Phone Hacking Scandal: Andy Coulson Attempts to Dodge Parliament Questioning
Lawyers for the former News of the World editor imply he could incriminate himself by contradicting his 2009 testimony on the subject.
LONDON - He is without a doubt a key witness in the phone-hacking scandal: as the former editor of The News of The World, Andy Coulson has many of the answers about phone-hacking at his former newspaper, including which senior bosses approved it and whether they sanctioned the criminal acts of phone message hacking and paying police officers for evidence.
But the former editor seems to be looking for a loophole to prevent him from having to account for his actions to Parliament, citing the "concerns" a the number of separate investigations into phone-hacking at which he is likely to have to testify, according to The Guardian .
Coulson's lawyers, DL Piper, have told the Culture Select Committee that recently earlier this summer forced Rupert Murdoch and James Murdoch to give evidence, that their client does not want to appear before them.
"We have expressed our concerns to you previously about the effects of the parallel inquiries and investigations and the publicity generated by them. Given those concerns … our client does not wish to make any additional comments on the evidence he gave to the committee," the lawyers said, according to a letter published in The Guardian.

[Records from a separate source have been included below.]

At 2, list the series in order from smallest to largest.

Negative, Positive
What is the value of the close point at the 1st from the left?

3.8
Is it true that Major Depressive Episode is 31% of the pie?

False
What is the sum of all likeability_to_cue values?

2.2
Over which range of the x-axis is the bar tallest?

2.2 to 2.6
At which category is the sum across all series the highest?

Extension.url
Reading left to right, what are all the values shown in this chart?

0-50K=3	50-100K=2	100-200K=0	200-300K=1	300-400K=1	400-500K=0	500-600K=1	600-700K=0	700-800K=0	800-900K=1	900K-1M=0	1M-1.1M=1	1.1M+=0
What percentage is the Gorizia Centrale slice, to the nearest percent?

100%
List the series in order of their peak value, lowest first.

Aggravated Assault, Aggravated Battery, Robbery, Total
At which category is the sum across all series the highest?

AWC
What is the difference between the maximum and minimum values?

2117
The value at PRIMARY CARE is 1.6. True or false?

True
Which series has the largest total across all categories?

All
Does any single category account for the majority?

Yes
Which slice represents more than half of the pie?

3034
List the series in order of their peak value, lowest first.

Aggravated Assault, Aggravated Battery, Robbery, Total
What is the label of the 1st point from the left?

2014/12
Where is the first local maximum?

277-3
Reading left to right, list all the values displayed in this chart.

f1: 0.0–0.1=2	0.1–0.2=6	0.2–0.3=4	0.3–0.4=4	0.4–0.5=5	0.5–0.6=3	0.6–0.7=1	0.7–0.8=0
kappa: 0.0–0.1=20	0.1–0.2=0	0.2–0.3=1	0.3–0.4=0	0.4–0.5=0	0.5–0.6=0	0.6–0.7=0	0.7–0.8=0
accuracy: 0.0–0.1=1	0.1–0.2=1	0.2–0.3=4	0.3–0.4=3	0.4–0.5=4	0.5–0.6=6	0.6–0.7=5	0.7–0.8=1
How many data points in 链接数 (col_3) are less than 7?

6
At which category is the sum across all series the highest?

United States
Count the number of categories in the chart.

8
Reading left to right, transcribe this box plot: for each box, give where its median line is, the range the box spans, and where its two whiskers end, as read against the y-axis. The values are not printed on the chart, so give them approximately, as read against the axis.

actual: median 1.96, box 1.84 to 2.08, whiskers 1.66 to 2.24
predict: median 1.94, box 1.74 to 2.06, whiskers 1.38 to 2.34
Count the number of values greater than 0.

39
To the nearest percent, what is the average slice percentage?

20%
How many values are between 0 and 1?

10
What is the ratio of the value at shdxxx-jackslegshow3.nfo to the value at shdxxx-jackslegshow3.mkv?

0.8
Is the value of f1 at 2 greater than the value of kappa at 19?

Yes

Coulson, who was arrested last month and remains on police bail, is likely keen not to incriminate himself in an arena where he would not ordinarily have a legal team present. He is expected to face questions on his previous testimony in 2009, much of which now looks doubtful in the wake of wave after wave of revelations about thousands of phone-hacking victims.
However, as a British citizen he may have no option but to appear before the Parliamentary committee, which issued official summons to James and Rupert Murdoch, compelling them to appear even through neither are British citizens.
Coulson resigned from the paper in 2007 when former Royal reporter Clive Goodman and investigator Glenn Mulcaire were jailed for phone-hacking. At the time Coulson and News International claimed that the practice had been restricted to "one rogue reporter" but subsequent evidence suggests that there were thousands of victims and that the practise was widely used.
His testimony could likely also prove embarrassing for Prime Minister David Cameron, who hired Coulson as his personal spokesman despite the evidence of criminal activity at The News of The World.